START DATA
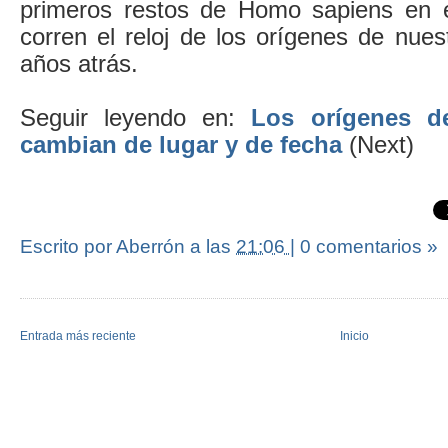
primeros restos de Homo sapiens en e
corren el reloj de los orígenes de nue
años atrás.
Seguir leyendo en:
Los orígenes d
cambian de lugar y de fecha
(Next)
Escrito por Aberrón
a las
21:06
|
0 comentarios »
Entrada más reciente
Inicio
END DATA
* **THE TASK**
For each line above that includes "orígenes", copy the line.

* **TASK SOLUTION**
corren el reloj de los orígenes de nue
Los orígenes d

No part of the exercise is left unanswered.